▸ **WHAT IS NEEDED**: Everything in the listing must be transcribed exactly, from the first line to the last.

▸ **SOURCE MATERIAL**:
=-=-=
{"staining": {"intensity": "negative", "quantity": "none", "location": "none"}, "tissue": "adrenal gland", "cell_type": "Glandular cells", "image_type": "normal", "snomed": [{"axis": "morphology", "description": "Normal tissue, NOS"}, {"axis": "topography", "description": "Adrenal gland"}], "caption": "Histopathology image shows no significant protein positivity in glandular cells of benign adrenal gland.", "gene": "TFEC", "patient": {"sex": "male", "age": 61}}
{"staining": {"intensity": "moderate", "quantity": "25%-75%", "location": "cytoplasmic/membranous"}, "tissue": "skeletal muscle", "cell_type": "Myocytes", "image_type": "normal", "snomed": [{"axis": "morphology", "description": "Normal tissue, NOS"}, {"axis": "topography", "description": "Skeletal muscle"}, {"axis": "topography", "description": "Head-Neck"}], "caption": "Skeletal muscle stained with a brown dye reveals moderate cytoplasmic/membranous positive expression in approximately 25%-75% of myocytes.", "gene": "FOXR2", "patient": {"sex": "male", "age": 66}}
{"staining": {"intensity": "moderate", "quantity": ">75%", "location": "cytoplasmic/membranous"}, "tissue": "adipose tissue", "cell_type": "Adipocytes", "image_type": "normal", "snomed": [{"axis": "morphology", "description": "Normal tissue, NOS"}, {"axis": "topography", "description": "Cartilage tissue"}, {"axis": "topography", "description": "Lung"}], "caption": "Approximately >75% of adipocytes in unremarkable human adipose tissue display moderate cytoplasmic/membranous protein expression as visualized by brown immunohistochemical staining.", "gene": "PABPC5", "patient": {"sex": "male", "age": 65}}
=-=-=
▸ **WRITTEN ANSWER**:
{"staining": {"intensity": "negative", "quantity": "none", "location": "none"}, "tissue": "adrenal gland", "cell_type": "Glandular cells", "image_type": "normal", "snomed": [{"axis": "morphology", "description": "Normal tissue, NOS"}, {"axis": "topography", "description": "Adrenal gland"}], "caption": "Histopathology image shows no significant protein positivity in glandular cells of benign adrenal gland.", "gene": "TFEC", "patient": {"sex": "male", "age": 61}}
{"staining": {"intensity": "moderate", "quantity": "25%-75%", "location": "cytoplasmic/membranous"}, "tissue": "skeletal muscle", "cell_type": "Myocytes", "image_type": "normal", "snomed": [{"axis": "morphology", "description": "Normal tissue, NOS"}, {"axis": "topography", "description": "Skeletal muscle"}, {"axis": "topography", "description": "Head-Neck"}], "caption": "Skeletal muscle stained with a brown dye reveals moderate cytoplasmic/membranous positive expression in approximately 25%-75% of myocytes.", "gene": "FOXR2", "patient": {"sex": "male", "age": 66}}
{"staining": {"intensity": "moderate", "quantity": ">75%", "location": "cytoplasmic/membranous"}, "tissue": "adipose tissue", "cell_type": "Adipocytes", "image_type": "normal", "snomed": [{"axis": "morphology", "description": "Normal tissue, NOS"}, {"axis": "topography", "description": "Cartilage tissue"}, {"axis": "topography", "description": "Lung"}], "caption": "Approximately >75% of adipocytes in unremarkable human adipose tissue display moderate cytoplasmic/membranous protein expression as visualized by brown immunohistochemical staining.", "gene": "PABPC5", "patient": {"sex": "male", "age": 65}}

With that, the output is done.